Once we were all finally up and about, around noon or so, we'd head for Wichita. We'd hit Best Buy where I'd get that iPod Video, Nikon digital camera, flat-screen plasma TV and Dyson Animal I've had the lust, but not the budget, for. Levi would get a Video, too. Lane would get the super-duper video card and processor he's dying for. All of it would go on the credit card. None of it would get paid for.

We'd hit Old Navy for the cargo pants they both love. I'd buy 14 pairs each so I don't have to do laundry for two weeks.

Lane will have his restricted license next March so we'd mosey on over to the Dodge dealership and let him select the truck of his choice. Since this is our one free day, we'd probably get Levi one, too, even though he won't be driving for a couple of years.
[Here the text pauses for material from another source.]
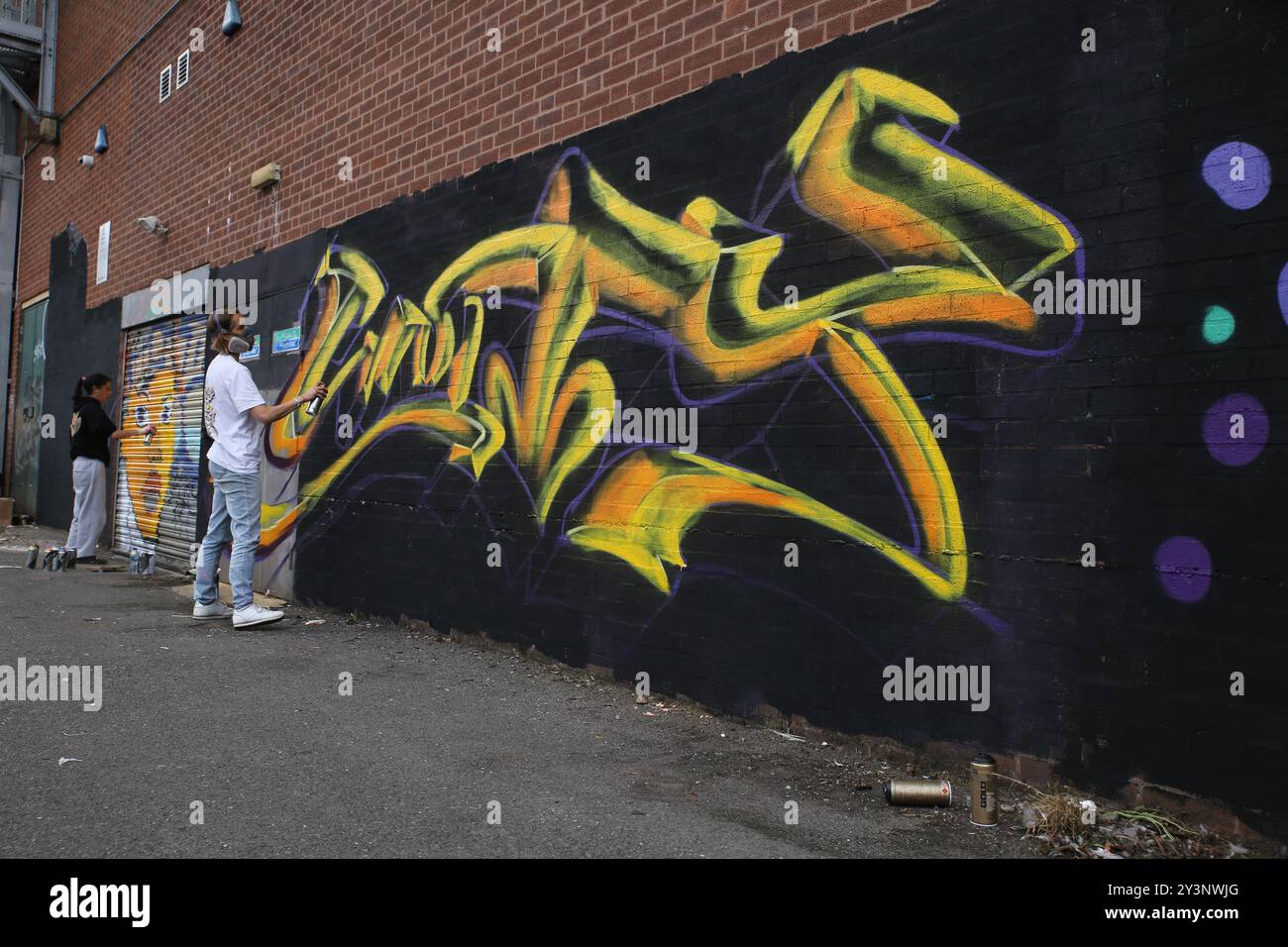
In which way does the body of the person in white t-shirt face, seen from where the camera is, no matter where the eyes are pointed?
to the viewer's right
Of course, while there, truck lust would hit Steve as he's really been missing his since he traded it off so I'm sure he'd pick one, too. Then, not wanting to feel left out, I'd have to go pick out a Yukon Denali.
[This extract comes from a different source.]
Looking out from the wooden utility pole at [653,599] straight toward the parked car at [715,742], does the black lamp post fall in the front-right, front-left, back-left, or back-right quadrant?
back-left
I'd order that automated Halloween sound and light system that Lane and I crave. That would be another $2,000 or so that CitiCards gets to eat.

We'd finish up our day with dinner at Scotch and Sirloin.

I'd spend the evening laying on the bed, watching bad TV and relishing the idea that I finally got away with something.

Woman Magic

Since his pre-teens Lane has steadfastly refused any advice or help from me in the area of hair or clothing. Not that he's particularly fashionable (a drawer full of nothing but khaki cargo pants does not a fashion guru make) but he knows what HE wants.

Fine. Have at it. It's your hair. It's your clothes.

However, last night he slept on wet hair and woke up with a cute little flip that would have done any 1950s girl proud and no amount of wetting on his part (and, by that, I mean wetting his hair) would control it. He came to me and said, "Mom, can you work some of your woman magic on my hair?" Hmmmm. I do have my uses.